» **EXERCISE DIRECTIONS**:
Copy every line of the entries below, character for character and in the same order.

....

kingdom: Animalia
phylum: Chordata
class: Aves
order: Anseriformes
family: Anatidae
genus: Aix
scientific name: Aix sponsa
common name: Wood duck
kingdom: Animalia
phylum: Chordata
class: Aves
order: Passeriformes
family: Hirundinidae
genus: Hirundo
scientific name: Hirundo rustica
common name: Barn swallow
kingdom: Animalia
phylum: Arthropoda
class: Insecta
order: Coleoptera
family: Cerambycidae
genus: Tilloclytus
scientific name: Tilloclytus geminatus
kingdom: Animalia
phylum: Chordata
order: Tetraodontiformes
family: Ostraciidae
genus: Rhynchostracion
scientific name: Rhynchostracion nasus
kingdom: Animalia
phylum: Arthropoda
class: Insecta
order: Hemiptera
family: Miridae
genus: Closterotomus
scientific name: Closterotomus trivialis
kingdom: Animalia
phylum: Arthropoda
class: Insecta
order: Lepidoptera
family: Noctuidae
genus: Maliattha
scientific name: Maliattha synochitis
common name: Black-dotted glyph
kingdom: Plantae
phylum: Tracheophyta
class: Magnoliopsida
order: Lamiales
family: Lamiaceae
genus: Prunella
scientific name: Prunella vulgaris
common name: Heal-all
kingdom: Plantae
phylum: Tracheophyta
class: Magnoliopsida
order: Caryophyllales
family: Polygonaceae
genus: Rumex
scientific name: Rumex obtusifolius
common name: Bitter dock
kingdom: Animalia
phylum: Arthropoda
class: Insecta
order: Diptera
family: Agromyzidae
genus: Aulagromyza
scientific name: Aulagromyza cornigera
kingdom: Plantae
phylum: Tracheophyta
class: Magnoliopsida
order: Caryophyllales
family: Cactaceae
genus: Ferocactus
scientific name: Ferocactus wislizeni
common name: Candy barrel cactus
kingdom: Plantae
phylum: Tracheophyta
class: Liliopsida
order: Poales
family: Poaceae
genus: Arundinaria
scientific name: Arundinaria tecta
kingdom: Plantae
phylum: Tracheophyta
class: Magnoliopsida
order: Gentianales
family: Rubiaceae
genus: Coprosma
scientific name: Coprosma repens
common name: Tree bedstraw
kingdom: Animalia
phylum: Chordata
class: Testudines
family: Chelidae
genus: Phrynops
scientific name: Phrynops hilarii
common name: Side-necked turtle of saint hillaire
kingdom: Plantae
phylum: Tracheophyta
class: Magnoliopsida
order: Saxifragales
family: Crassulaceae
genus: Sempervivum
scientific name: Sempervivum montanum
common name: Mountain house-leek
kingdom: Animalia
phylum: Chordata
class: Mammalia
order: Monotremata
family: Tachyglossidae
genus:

....

» **SOLUTION TO THIS EXERCISE**:
kingdom: Animalia
phylum: Chordata
class: Aves
order: Anseriformes
family: Anatidae
genus: Aix
scientific name: Aix sponsa
common name: Wood duck
kingdom: Animalia
phylum: Chordata
class: Aves
order: Passeriformes
family: Hirundinidae
genus: Hirundo
scientific name: Hirundo rustica
common name: Barn swallow
kingdom: Animalia
phylum: Arthropoda
class: Insecta
order: Coleoptera
family: Cerambycidae
genus: Tilloclytus
scientific name: Tilloclytus geminatus
kingdom: Animalia
phylum: Chordata
order: Tetraodontiformes
family: Ostraciidae
genus: Rhynchostracion
scientific name: Rhynchostracion nasus
kingdom: Animalia
phylum: Arthropoda
class: Insecta
order: Hemiptera
family: Miridae
genus: Closterotomus
scientific name: Closterotomus trivialis
kingdom: Animalia
phylum: Arthropoda
class: Insecta
order: Lepidoptera
family: Noctuidae
genus: Maliattha
scientific name: Maliattha synochitis
common name: Black-dotted glyph
kingdom: Plantae
phylum: Tracheophyta
class: Magnoliopsida
order: Lamiales
family: Lamiaceae
genus: Prunella
scientific name: Prunella vulgaris
common name: Heal-all
kingdom: Plantae
phylum: Tracheophyta
class: Magnoliopsida
order: Caryophyllales
family: Polygonaceae
genus: Rumex
scientific name: Rumex obtusifolius
common name: Bitter dock
kingdom: Animalia
phylum: Arthropoda
class: Insecta
order: Diptera
family: Agromyzidae
genus: Aulagromyza
scientific name: Aulagromyza cornigera
kingdom: Plantae
phylum: Tracheophyta
class: Magnoliopsida
order: Caryophyllales
family: Cactaceae
genus: Ferocactus
scientific name: Ferocactus wislizeni
common name: Candy barrel cactus
kingdom: Plantae
phylum: Tracheophyta
class: Liliopsida
order: Poales
family: Poaceae
genus: Arundinaria
scientific name: Arundinaria tecta
kingdom: Plantae
phylum: Tracheophyta
class: Magnoliopsida
order: Gentianales
family: Rubiaceae
genus: Coprosma
scientific name: Coprosma repens
common name: Tree bedstraw
kingdom: Animalia
phylum: Chordata
class: Testudines
family: Chelidae
genus: Phrynops
scientific name: Phrynops hilarii
common name: Side-necked turtle of saint hillaire
kingdom: Plantae
phylum: Tracheophyta
class: Magnoliopsida
order: Saxifragales
family: Crassulaceae
genus: Sempervivum
scientific name: Sempervivum montanum
common name: Mountain house-leek
kingdom: Animalia
phylum: Chordata
class: Mammalia
order: Monotremata
family: Tachyglossidae
genus:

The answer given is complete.